• What to do:
In the data that follows, every line containing the word "imprimantes" should be returned.
(Records for this exercise Opens)
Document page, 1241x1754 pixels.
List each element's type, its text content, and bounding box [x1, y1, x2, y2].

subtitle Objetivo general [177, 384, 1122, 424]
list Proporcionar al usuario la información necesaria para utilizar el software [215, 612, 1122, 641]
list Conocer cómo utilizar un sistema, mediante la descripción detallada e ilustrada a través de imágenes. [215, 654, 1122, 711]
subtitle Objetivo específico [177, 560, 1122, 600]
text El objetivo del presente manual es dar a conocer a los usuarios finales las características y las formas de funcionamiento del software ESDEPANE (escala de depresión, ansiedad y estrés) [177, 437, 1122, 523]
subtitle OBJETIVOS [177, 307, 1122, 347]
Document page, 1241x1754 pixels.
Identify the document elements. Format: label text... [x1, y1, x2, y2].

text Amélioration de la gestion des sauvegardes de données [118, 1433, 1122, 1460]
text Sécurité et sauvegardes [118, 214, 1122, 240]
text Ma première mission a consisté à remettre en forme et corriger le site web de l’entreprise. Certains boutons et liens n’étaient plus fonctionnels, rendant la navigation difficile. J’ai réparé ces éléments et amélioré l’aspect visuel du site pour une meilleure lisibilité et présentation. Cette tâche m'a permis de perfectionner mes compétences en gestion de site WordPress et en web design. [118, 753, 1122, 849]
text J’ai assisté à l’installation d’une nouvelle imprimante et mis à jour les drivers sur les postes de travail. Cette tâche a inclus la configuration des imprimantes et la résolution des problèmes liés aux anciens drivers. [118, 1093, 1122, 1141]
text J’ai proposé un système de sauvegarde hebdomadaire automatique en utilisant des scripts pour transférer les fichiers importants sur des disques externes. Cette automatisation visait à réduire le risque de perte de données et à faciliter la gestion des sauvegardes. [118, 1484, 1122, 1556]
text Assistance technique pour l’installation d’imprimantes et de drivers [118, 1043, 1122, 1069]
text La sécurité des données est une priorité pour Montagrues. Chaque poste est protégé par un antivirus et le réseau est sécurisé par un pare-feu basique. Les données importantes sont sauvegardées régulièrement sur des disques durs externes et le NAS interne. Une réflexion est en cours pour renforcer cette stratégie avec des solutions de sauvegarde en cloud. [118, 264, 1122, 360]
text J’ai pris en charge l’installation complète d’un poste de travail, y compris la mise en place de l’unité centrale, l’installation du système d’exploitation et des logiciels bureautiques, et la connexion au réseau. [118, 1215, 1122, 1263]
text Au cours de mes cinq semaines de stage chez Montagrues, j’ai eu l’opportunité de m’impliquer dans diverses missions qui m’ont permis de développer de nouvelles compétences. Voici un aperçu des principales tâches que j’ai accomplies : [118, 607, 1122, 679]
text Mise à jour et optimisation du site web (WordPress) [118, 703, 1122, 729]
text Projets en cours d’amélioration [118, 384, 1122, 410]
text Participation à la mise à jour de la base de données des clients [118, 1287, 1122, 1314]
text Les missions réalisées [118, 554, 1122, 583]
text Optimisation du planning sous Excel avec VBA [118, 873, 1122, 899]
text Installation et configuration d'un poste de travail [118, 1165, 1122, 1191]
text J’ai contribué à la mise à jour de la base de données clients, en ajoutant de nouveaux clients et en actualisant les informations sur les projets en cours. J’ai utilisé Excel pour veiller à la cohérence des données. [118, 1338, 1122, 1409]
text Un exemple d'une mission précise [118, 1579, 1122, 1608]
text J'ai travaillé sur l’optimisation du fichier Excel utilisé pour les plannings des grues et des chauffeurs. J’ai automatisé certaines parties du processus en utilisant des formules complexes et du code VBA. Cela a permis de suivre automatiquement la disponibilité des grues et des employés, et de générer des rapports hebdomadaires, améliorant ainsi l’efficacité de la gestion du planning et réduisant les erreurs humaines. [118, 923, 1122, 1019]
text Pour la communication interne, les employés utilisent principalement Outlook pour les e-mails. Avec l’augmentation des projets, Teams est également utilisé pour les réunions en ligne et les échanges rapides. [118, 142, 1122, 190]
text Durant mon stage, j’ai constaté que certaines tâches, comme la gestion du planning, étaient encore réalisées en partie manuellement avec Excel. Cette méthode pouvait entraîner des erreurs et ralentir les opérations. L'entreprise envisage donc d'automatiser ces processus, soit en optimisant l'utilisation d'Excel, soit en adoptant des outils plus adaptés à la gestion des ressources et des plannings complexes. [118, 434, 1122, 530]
(Records for this exercise Closes)
• Response area:
text J’ai assisté à l’installation d’une nouvelle imprimante et mis à jour les drivers sur les postes de travail. Cette tâche a inclus la configuration des imprimantes et la résolution des problèmes liés aux anciens drivers. [118, 1093, 1122, 1141]
text Assistance technique pour l’installation d’imprimantes et de drivers [118, 1043, 1122, 1069]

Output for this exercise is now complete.